**EXERCISE DETAILS**
Turn everything from the line containing "one: 11200; rpm" down to the line containing "Result: 500; rpm" in the records below into a Markdown table with the columns Row and Text, numbering each line and leaving out blank lines.

**INFORMATION GIVEN**
========================

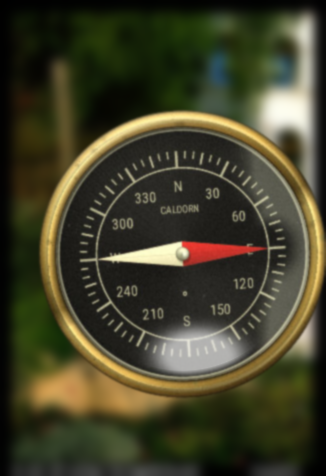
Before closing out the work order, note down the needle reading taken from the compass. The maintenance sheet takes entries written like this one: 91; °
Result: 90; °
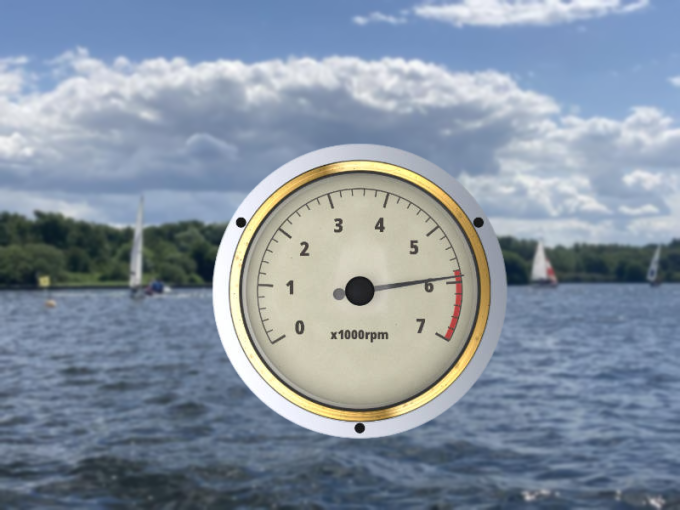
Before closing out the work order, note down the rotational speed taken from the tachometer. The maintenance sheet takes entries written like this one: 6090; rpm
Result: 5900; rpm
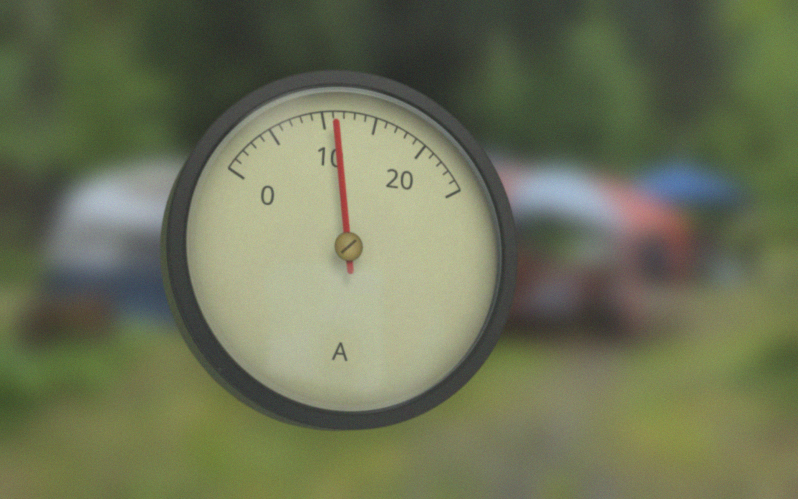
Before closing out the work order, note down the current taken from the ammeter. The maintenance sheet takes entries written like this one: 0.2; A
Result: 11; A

========================

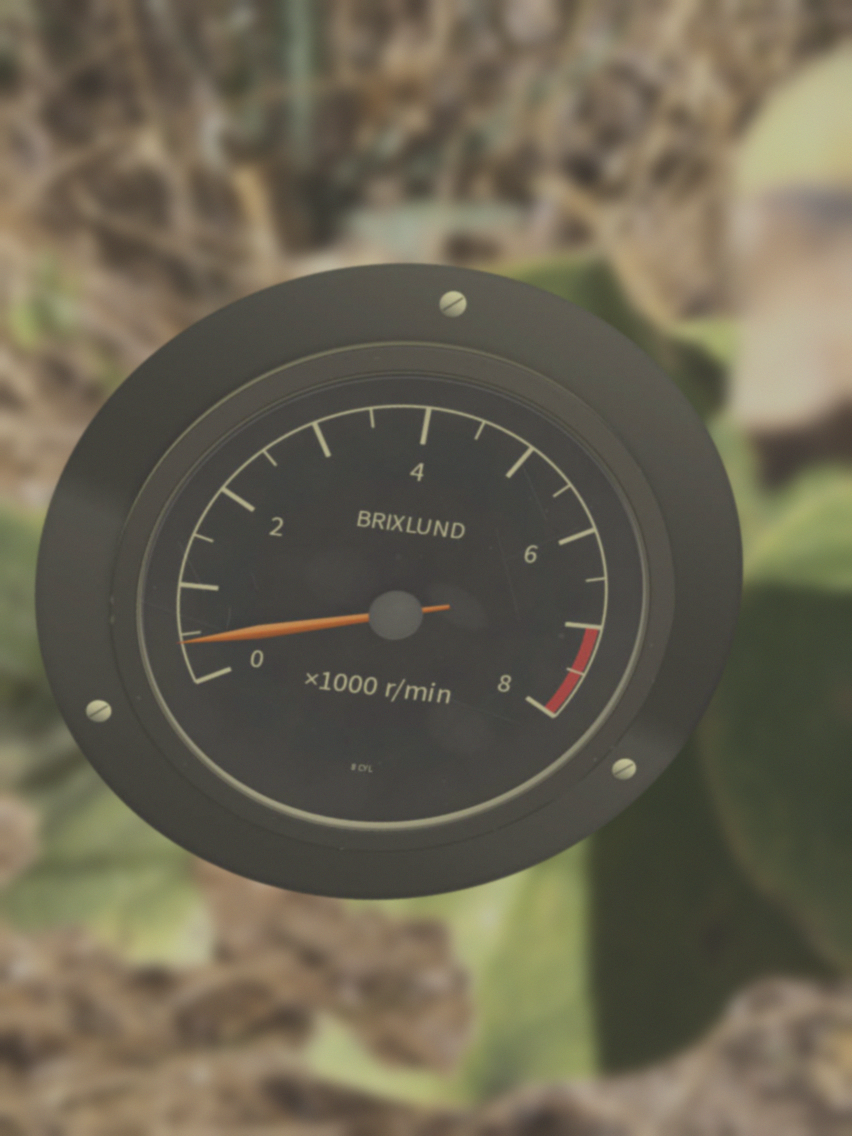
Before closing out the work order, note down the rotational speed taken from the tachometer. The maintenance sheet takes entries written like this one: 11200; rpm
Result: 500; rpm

========================

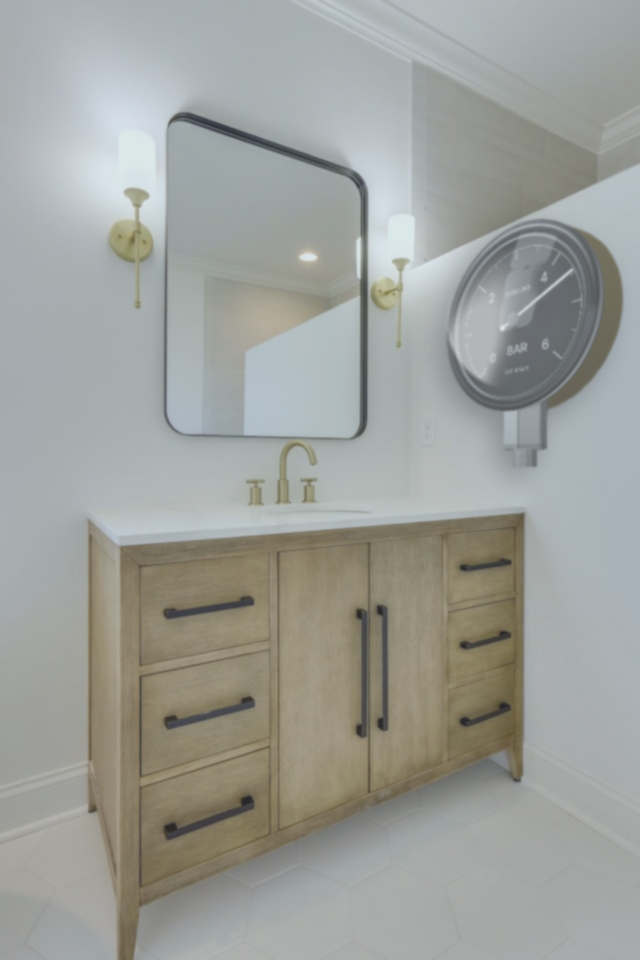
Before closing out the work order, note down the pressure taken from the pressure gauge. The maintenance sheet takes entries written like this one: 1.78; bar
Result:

========================

**TASK ANSWER**
| Row | Text |
|---|---|
| 1 | Before closing out the work order, note down the rotational speed taken from the tachometer. The maintenance sheet takes entries written like this one: 11200; rpm |
| 2 | Result: 500; rpm |